Speaking to the Financial Times, EU commissioner Thierry Breton said the new powers the union is fighting for are in the interest of reducing the market dominance of these Big Tech companies.

Breton said these companies have a market dominance that forces users to use only one service and prevent people from switching to smaller platforms.

In theory, should their market dominance grow further, the EU will force them to sell or break off their operations in Europe.

“There is a feeling from end-users of these platforms that they are too big to care,” Breton said during the interview.

He went further to compare the market dominance of Big Tech companies with that of big banks before the financial crisis.

“We need better supervision for these big platforms, as we had again in the banking system,” Breton said.

Another option the EU is considering is a rating system; these companies will get a score on categories such as tax compliance and the promptness of censorship of problematic content.

The union, headquartered in Brussels, Belgium, could also go as far as removing the Big Tech companies from the European single market.

|---|

TASKS AND EXERCISES
A. In the article on the EU and Big Tech, what did Breton compare the market dominance of Big Tech companies to?
B. Please output the article on the EU and Big Tech from "Another option the" to "of problematic content.".
C. Continue the article on the EU and Big Tech from its last sentence.

GIVEN INFORMATION
|---|

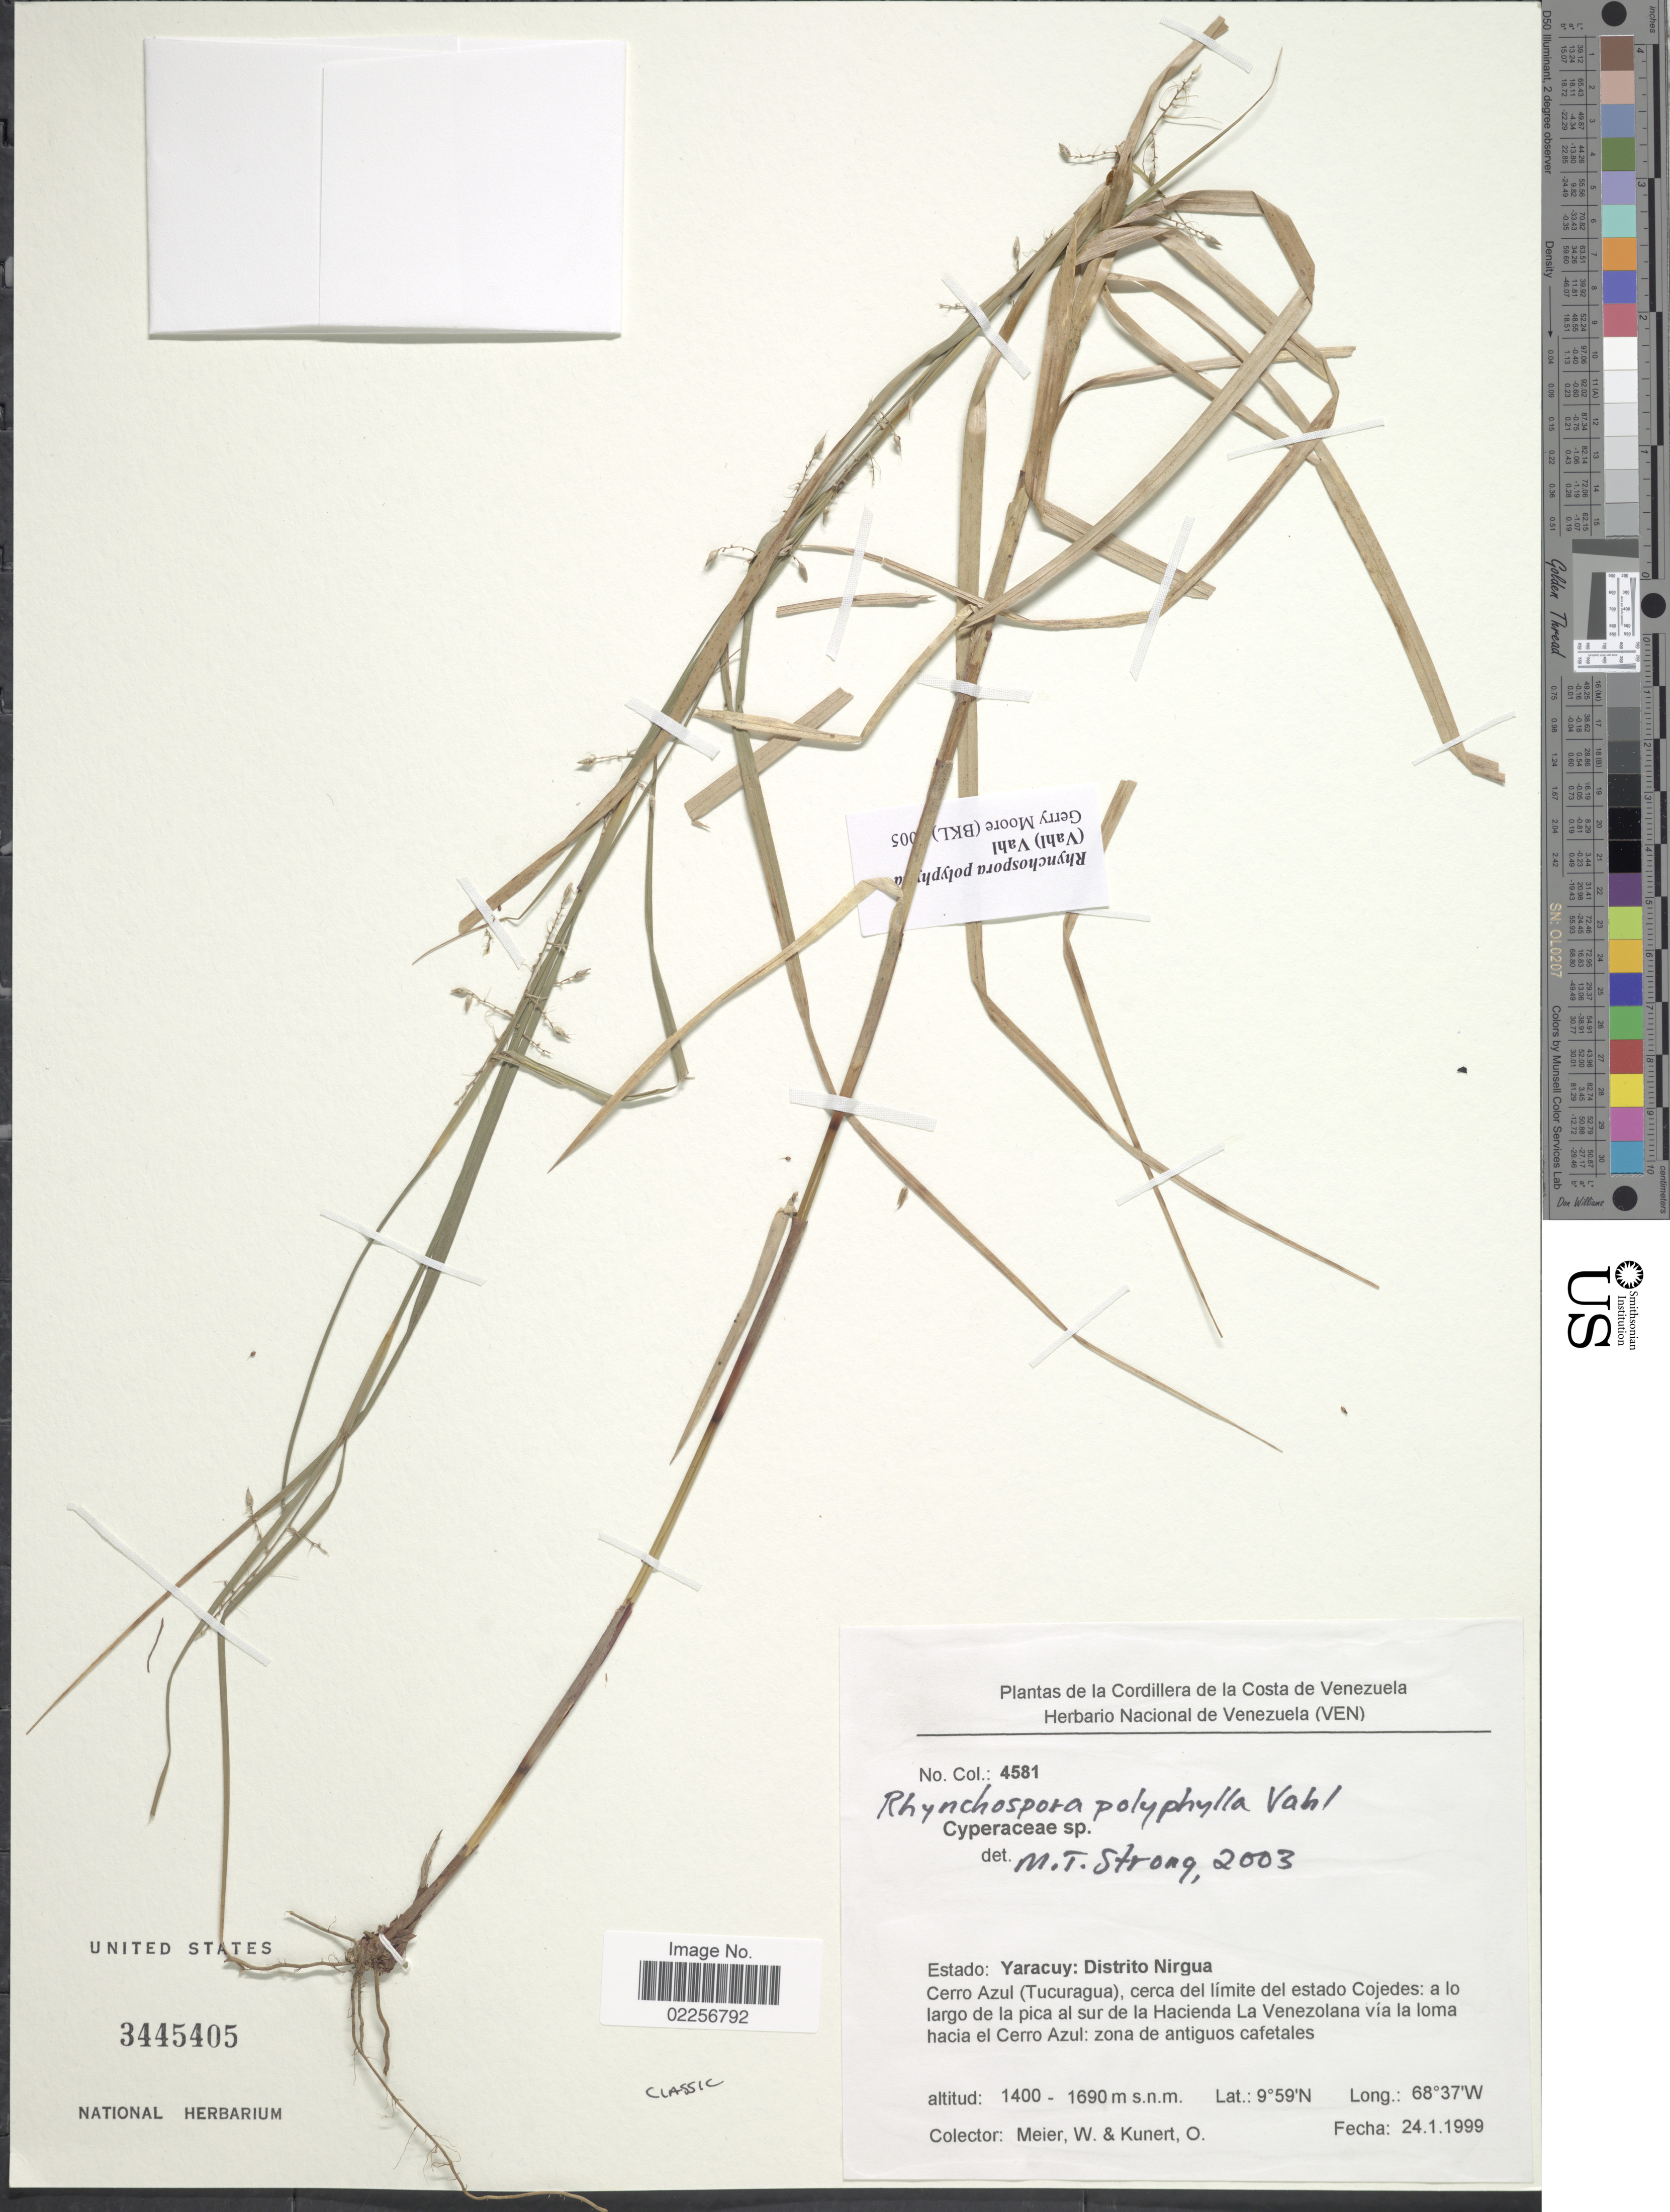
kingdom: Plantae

|---|

THE RESULTS
A. The dominance of big banks before the financial crisis.

B.
Another option the EU is considering is a rating system; these companies will get a score on categories such as tax compliance and the promptness of censorship of problematic content.

C.
Push back against Big Tech is not exclusive to Europe. In the US, the Trump administration is trying to push the executive order the President signed that requested the FCC to consider reducing the legal protection social media platforms enjoy under Section 230 of the Communications Decency Act. While the EU is trying to increase censorship, Trump’s move is supposed to try and stop censorship.

The EU’s new rules for Big Tech companies, called the Digital Services Act, are still being drafted and might be submitted to the European Council and European Parliament for approval before the end of 2020 and will put both the US and the EU at odds over Big Tech policy.